## WORK ITEM
Exactly and only the lines from the first entry through the line with "инадлежат их авторам." should be copied, both ends included, with no pictures.

## Stored data entries
........
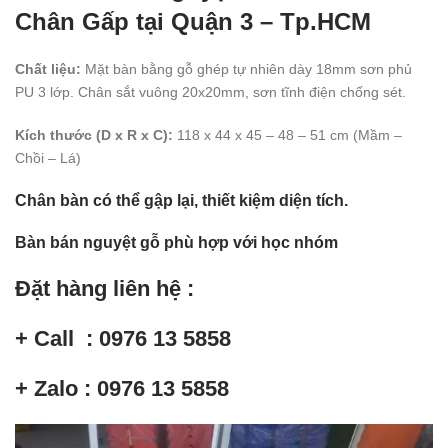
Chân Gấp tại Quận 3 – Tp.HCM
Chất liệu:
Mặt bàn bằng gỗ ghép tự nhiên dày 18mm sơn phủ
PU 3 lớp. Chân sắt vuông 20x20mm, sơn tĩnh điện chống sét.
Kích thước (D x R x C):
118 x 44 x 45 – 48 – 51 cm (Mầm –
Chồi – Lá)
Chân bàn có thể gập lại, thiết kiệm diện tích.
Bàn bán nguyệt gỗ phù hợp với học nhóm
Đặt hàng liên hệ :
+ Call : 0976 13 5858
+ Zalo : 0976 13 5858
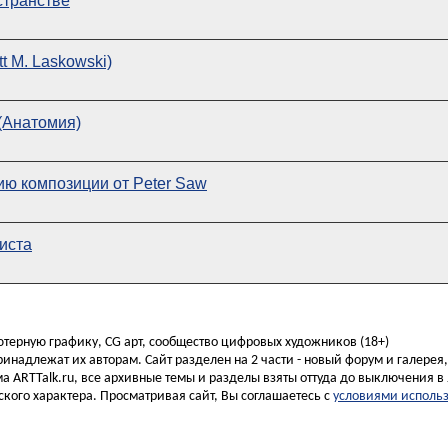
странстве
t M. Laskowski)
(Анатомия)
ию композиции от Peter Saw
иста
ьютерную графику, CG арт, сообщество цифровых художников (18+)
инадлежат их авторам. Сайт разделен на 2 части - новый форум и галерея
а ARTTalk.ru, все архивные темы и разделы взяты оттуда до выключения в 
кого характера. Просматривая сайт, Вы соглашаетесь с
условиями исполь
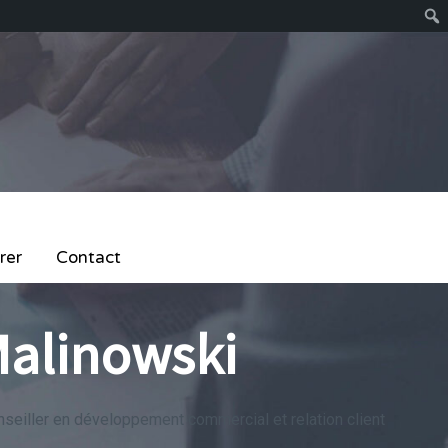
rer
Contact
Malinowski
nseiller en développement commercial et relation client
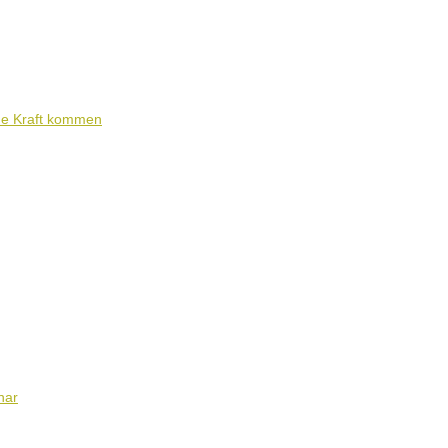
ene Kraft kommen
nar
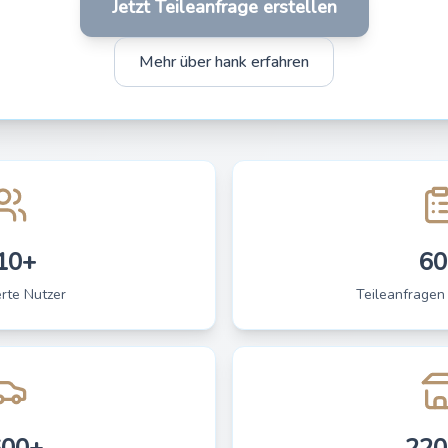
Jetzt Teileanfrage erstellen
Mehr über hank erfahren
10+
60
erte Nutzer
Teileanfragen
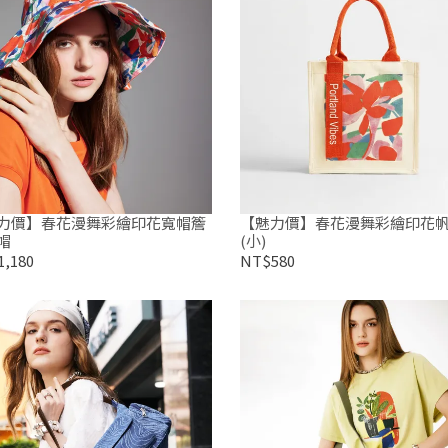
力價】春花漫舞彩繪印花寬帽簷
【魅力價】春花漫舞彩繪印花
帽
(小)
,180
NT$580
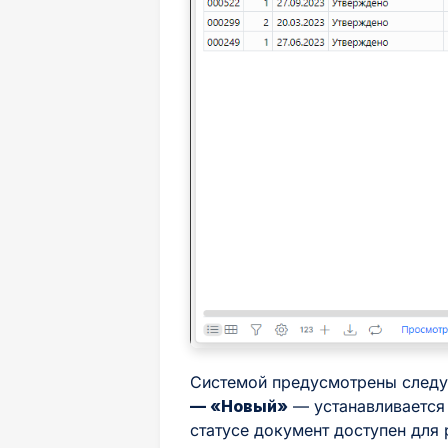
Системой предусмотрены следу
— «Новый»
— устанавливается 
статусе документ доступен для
........
## RESULT OF THIS TASK
Chân Gấp tại Quận 3 – Tp.HCM
Chất liệu:
Mặt bàn bằng gỗ ghép tự nhiên dày 18mm sơn phủ
PU 3 lớp. Chân sắt vuông 20x20mm, sơn tĩnh điện chống sét.
Kích thước (D x R x C):
118 x 44 x 45 – 48 – 51 cm (Mầm –
Chồi – Lá)
Chân bàn có thể gập lại, thiết kiệm diện tích.
Bàn bán nguyệt gỗ phù hợp với học nhóm
Đặt hàng liên hệ :
+ Call : 0976 13 5858
+ Zalo : 0976 13 5858
странстве
t M. Laskowski)
(Анатомия)
ию композиции от Peter Saw
иста
ьютерную графику, CG арт, сообщество цифровых художников (18+)
инадлежат их авторам. Сайт разделен на 2 части - новый форум и галерея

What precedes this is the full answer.